WHAT TO PRODUCE — Please report, as a single number, how many lines in the entries include the string "then".
%%
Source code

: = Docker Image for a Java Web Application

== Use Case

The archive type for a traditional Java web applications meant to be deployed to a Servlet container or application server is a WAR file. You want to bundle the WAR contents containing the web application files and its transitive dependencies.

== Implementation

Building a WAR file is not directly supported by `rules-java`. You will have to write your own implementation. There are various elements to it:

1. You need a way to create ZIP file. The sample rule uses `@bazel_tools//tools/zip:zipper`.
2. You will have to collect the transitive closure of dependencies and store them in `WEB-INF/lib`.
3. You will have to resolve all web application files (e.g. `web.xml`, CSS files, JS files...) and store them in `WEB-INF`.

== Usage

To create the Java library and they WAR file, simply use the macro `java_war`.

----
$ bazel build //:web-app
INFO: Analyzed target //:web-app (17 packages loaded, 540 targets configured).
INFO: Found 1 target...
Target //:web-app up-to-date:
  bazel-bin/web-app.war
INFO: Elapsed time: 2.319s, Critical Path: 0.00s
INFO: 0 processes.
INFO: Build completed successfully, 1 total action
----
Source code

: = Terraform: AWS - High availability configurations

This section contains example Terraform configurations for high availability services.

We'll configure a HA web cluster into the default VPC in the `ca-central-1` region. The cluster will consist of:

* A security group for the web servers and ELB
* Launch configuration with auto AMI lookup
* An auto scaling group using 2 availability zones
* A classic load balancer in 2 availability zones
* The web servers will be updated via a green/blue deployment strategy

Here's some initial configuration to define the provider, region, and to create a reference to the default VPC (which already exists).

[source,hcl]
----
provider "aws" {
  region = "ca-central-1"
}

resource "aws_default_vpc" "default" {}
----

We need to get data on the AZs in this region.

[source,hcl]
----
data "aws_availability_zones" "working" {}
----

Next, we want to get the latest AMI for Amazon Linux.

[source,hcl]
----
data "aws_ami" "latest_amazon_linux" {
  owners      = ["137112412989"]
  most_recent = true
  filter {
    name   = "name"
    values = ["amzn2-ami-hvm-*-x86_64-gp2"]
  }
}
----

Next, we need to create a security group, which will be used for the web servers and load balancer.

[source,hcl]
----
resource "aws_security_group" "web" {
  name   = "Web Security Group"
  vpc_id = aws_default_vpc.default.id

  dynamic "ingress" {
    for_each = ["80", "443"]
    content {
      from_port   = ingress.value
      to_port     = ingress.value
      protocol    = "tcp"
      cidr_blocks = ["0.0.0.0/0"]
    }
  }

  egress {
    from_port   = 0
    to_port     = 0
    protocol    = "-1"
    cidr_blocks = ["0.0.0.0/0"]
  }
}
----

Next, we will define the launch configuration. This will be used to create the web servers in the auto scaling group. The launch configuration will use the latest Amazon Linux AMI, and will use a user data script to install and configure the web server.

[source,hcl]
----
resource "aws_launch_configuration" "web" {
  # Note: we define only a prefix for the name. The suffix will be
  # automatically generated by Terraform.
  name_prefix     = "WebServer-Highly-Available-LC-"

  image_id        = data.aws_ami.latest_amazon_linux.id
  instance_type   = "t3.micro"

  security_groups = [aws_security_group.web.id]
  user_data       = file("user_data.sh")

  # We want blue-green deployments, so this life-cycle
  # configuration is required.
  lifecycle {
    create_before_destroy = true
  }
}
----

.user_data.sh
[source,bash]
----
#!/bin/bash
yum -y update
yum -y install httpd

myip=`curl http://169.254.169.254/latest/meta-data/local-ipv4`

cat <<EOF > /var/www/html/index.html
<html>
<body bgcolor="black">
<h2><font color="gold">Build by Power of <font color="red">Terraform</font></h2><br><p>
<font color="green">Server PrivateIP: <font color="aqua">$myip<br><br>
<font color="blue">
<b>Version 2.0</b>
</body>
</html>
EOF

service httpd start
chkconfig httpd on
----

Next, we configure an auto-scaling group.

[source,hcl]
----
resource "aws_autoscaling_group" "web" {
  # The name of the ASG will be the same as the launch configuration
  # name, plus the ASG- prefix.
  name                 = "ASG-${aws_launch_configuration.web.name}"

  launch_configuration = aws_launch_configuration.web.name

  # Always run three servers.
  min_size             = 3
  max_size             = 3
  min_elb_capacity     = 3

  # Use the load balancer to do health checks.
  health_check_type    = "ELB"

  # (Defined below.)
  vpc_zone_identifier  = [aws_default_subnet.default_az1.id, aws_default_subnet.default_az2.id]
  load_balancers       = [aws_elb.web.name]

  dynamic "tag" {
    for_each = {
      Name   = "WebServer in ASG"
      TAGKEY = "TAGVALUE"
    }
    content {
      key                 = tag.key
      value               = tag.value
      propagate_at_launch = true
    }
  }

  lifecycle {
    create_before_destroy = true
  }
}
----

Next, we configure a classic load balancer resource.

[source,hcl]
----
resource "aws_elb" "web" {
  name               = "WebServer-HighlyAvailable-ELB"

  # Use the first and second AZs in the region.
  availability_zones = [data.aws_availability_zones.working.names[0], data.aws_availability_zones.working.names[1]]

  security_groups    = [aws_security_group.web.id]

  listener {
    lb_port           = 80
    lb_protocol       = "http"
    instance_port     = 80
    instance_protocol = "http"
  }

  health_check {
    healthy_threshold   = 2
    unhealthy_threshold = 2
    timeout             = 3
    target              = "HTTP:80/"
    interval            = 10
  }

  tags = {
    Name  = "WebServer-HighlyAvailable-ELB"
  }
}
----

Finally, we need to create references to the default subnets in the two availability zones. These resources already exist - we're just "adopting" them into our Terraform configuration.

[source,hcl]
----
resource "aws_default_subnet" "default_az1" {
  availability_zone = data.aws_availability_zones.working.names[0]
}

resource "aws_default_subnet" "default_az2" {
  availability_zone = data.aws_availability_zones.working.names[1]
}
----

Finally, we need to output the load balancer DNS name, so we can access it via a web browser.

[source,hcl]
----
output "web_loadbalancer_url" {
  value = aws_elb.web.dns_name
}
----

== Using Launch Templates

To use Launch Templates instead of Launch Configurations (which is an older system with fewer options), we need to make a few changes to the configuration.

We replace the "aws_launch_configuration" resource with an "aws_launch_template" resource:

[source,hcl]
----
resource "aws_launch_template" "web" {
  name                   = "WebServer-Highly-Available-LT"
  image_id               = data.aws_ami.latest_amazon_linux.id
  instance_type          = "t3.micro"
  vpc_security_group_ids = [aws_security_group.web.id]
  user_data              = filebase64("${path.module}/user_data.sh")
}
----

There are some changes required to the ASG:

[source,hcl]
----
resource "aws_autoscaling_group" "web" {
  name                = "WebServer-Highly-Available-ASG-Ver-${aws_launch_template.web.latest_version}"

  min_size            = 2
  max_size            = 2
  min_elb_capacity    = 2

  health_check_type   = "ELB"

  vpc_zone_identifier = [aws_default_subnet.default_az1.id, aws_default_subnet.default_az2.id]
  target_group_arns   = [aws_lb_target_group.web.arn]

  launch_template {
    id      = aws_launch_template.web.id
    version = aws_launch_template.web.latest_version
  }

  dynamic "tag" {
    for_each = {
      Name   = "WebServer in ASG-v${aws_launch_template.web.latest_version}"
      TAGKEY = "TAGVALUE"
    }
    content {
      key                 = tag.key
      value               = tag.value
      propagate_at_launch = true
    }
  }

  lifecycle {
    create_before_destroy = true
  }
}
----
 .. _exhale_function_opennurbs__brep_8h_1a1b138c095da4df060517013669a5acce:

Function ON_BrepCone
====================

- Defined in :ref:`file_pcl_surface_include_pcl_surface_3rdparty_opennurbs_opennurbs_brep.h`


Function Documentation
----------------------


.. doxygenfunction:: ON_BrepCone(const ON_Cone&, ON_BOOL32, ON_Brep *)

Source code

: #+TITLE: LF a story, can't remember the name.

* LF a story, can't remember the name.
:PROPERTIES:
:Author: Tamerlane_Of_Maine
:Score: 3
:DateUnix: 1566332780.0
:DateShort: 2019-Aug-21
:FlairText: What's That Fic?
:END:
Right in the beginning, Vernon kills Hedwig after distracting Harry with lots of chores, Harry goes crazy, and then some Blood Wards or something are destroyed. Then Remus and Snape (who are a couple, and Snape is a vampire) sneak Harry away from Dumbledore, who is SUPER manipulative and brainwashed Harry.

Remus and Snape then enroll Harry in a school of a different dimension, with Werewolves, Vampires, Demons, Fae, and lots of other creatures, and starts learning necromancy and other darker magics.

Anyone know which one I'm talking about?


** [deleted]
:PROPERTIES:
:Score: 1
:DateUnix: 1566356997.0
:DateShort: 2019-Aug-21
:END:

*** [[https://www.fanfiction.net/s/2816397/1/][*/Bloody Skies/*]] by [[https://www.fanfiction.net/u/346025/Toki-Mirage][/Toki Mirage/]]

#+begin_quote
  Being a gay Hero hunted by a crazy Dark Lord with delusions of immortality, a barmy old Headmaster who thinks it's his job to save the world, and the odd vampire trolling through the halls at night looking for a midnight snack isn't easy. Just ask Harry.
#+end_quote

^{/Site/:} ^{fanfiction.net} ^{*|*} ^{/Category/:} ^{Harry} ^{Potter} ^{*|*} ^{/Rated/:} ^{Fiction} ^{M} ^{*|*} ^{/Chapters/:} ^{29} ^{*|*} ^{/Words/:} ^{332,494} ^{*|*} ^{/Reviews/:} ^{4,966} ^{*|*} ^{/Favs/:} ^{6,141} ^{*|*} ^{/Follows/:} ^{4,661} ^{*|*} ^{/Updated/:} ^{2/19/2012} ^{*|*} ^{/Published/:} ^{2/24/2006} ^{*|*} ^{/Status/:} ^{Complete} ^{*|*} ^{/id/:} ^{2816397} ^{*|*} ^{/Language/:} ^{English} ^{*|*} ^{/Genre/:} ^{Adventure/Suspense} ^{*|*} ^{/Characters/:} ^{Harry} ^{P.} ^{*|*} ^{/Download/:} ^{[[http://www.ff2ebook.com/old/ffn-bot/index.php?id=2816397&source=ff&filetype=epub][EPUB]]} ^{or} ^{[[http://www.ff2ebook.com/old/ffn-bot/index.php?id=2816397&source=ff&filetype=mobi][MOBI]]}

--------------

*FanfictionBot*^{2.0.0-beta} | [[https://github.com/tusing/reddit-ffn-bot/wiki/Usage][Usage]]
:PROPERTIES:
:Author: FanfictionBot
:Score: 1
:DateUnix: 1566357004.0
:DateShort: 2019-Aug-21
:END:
%%
SOLUTION TO THE EXERCISE — 2